Antipsychotic clinical trials use to present adverse events (AEs) for the drug under evaluation to treat schizophrenia. Interestingly, patients who receive the placebo during antipsychotic trials often report several AEs, but little is known about the essence of these negative effects in patients with schizophrenia spectrum disorders (SCD). In the present meta-analysis, we evaluated the relationship between the level of psychiatric symptomatology expressed as Positive and Negative Syndrome Scale (PANSS) scores and the rates of AEs reported in the placebo arms of double-blind clinical trials, for commonly prescribed atypical antipsychotic medications. We selected 58 clinical trials describing AEs in SCD placebo groups, which compared atypical antipsychotic medications with placebo. A total of 6,301 placebo-treated patients were considered. AE profiles of the class were clusterized using MedDRA classification and analysed using a meta-regression approach. In the placebo arms the proportions of patients with any AE was 66.3% (95% CI: 62.7-69.8%). The proportion of withdrawal of patients treated with placebo because of AEs was 7.2% (95% CI: 5.9-8.4%). Interestingly, the AEs in the placebo arms corresponded to those of the antipsychotic-atypical-medication-class against which the placebo was compared. Namely, using meta-regression analysis we found an association between the level of psychiatric symptomatology measured with PANSS scores and higher AEs reported as nervous system ( = 0.020) and gastrintestinal disorders ( = 0.004). Moreover, the level of a higher psychiatric symptomatology expressed with PANSS scores was also related with higher AEs associated with psychiatric symptoms ( = 0.017). These findings emphasise that the AEs in placebo arms of clinical trials of antipsychotic medications were substantial. Importantly, a higher level of psychiatric symptomatology makes SCD patients more prone to express AEs, thus contributing to possible drop-outs and to a lower adherence to treatments. These results are consistent with the expectation theory of placebo and nocebo effects.

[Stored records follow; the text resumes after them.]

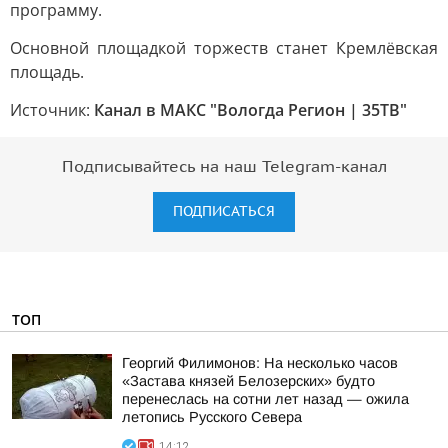
программу.
Основной площадкой торжеств станет Кремлёвская
площадь.
Источник:
Канал в МАКС "Вологда Регион | 35ТВ"
Подписывайтесь на наш Telegram-канал
ПОДПИСАТЬСЯ
ТОП
Георгий Филимонов: На несколько часов
«Застава князей Белозерских» будто
перенеслась на сотни лет назад — ожила
летопись Русского Севера
14:12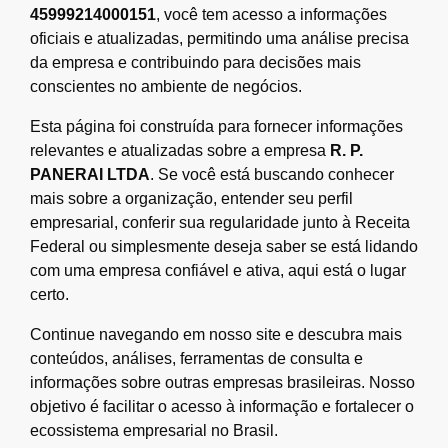
45999214000151
, você tem acesso a informações
oficiais e atualizadas, permitindo uma análise precisa
da empresa e contribuindo para decisões mais
conscientes no ambiente de negócios.
Esta página foi construída para fornecer informações
relevantes e atualizadas sobre a empresa
R. P.
PANERAI LTDA
. Se você está buscando conhecer
mais sobre a organização, entender seu perfil
empresarial, conferir sua regularidade junto à Receita
Federal ou simplesmente deseja saber se está lidando
com uma empresa confiável e ativa, aqui está o lugar
certo.
Continue navegando em nosso site e descubra mais
conteúdos, análises, ferramentas de consulta e
informações sobre outras empresas brasileiras. Nosso
objetivo é facilitar o acesso à informação e fortalecer o
ecossistema empresarial no Brasil.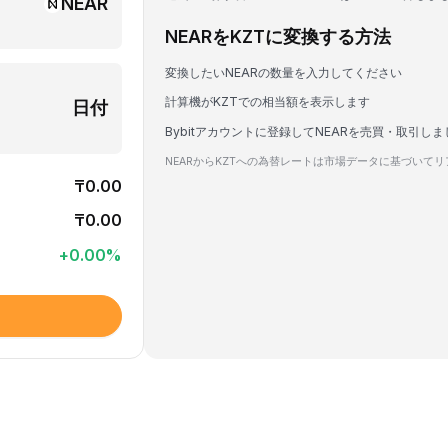
NEAR
NEARをKZTに変換する方法
変換したいNEARの数量を入力してください
計算機がKZTでの相当額を表示します
日付
Bybitアカウントに登録してNEARを売買・取引し
NEARからKZTへの為替レートは市場データに基づいて
₸0.00
₸0.00
+
0.00
%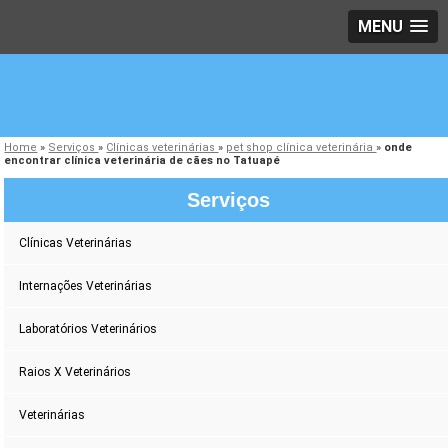
MENU
Home
»
Serviços
»
Clínicas veterinárias
»
pet shop clínica veterinária
»
onde
encontrar clínica veterinária de cães no Tatuapé
Serviços
Clínicas Veterinárias
Internações Veterinárias
Laboratórios Veterinários
Raios X Veterinários
Veterinárias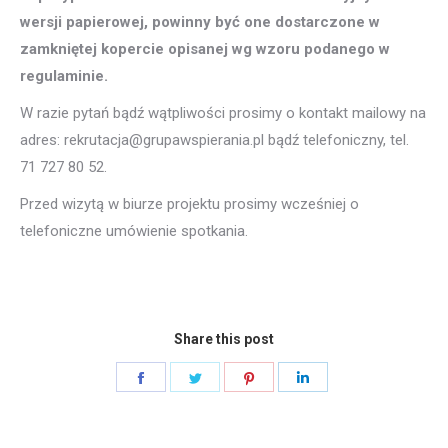
wersji papierowej, powinny być one dostarczone w
zamkniętej kopercie opisanej wg wzoru podanego w
regulaminie.
W razie pytań bądź wątpliwości prosimy o kontakt mailowy na
adres: rekrutacja@grupawspierania.pl bądź telefoniczny, tel.
71 727 80 52.
Przed wizytą w biurze projektu prosimy wcześniej o
telefoniczne umówienie spotkania.
Share this post
Share
Share
Share
Share
on
on
on
on
Facebook
Twitter
Pinterest
LinkedIn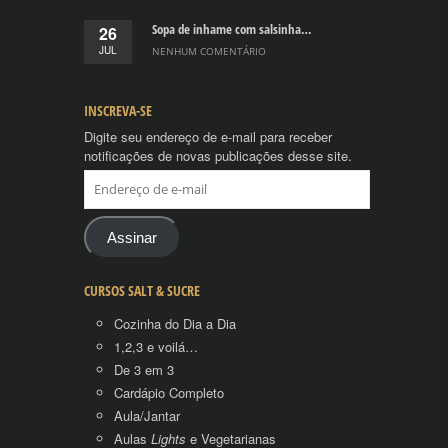
Sopa de inhame com salsinha…
26
JUL
NENHUM COMENTÁRIO
INSCREVA-SE
Digite seu endereço de e-mail para receber
notificações de novas publicações desse site.
Endereço
de
e-
mail
Assinar
CURSOS SALT & SUCRE
Cozinha do Dia a Dia
1,2,3 e voilá…
De 3 em 3
Cardápio Completo
Aula/Jantar
Aulas
Lights
e Vegetarianas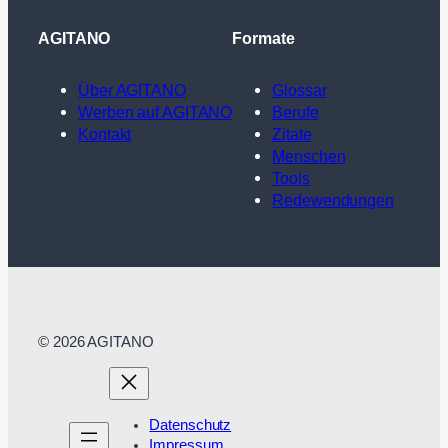
AGITANO
Formate
Über AGITANO
Glossar
Werben auf AGITANO
Berufe
Kontakt
Zitate
Menschen
Tools
Redewendungen
© 2026 AGITANO
Datenschutz
Impressum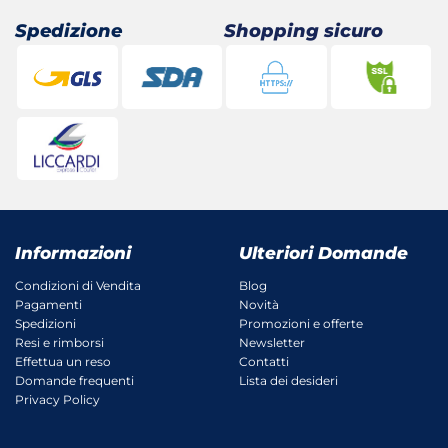
Spedizione
Shopping sicuro
Informazioni
Ulteriori Domande
Condizioni di Vendita
Blog
Pagamenti
Novità
Spedizioni
Promozioni e offerte
Resi e rimborsi
Newsletter
Effettua un reso
Contatti
Domande frequenti
Lista dei desideri
Privacy Policy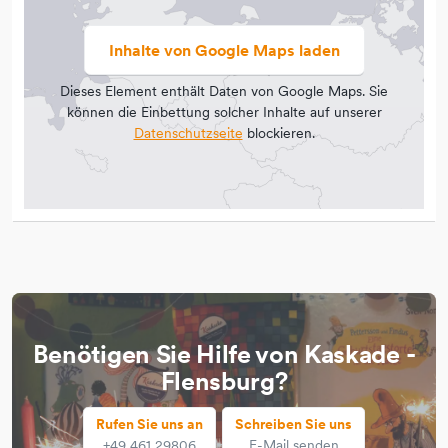
Inhalte von Google Maps laden
Dieses Element enthält Daten von Google Maps. Sie
können die Einbettung solcher Inhalte auf unserer
Datenschutzseite
blockieren.
Benötigen Sie Hilfe von Kaskade -
Flensburg?
Rufen Sie uns an
Schreiben Sie uns
+49 461 29806
E-Mail senden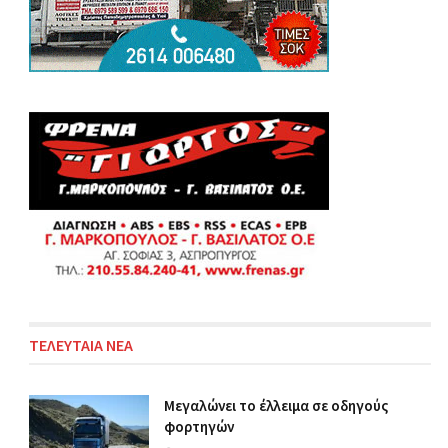
ΤΕΛΕΥΤΑΙΑ ΝΕΑ
Μεγαλώνει το έλλειμα σε οδηγούς
φορτηγών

抗精神病药物临床试验过去常常呈现所评估药物治疗精神分裂症的不良事件(AE)。有趣的是,在抗精神病药物试验中接受安慰剂的患者经常报告多种不良事件,但对于精神分裂症谱系障碍(SCD)患者这些负面影响的本质知之甚少。在本荟萃分析中,我们评估了以阳性和阴性症状量表(PANSS)评分表示的精神症状水平与双盲临床试验安慰剂组中报告的不良事件发生率之间的关系,这些试验针对的是常用的非典型抗精神病药物。我们选择了58项描述SCD安慰剂组不良事件的临床试验,这些试验将非典型抗精神病药物与安慰剂进行了比较。总共纳入了6301名接受安慰剂治疗的患者。使用MedDRA分类对该类药物的不良事件概况进行聚类,并采用荟萃回归方法进行分析。在安慰剂组中,发生任何不良事件的患者比例为66.3%(95%置信区间:62.7 - 69.8%)。因不良事件而停用安慰剂治疗的患者比例为7.2%(95%置信区间:5.9 - 8.4%)。有趣的是,安慰剂组中的不良事件与所比较的非典型抗精神病药物类别的不良事件相对应。也就是说,通过荟萃回归分析,我们发现用PANSS评分衡量的精神症状水平与报告为神经系统不良事件(P = 0.020)和胃肠道疾病(P = 0.004)之间存在关联。此外,用PANSS评分表示的较高精神症状水平也与与精神症状相关的较高不良事件有关(P = 0.017)。这些发现强调抗精神病药物临床试验安慰剂组中的不良事件相当可观。重要的是,较高水平的精神症状使SCD患者更容易出现不良事件,从而可能导致停药和治疗依从性降低。这些结果与安慰剂和反安慰剂效应的期望理论一致。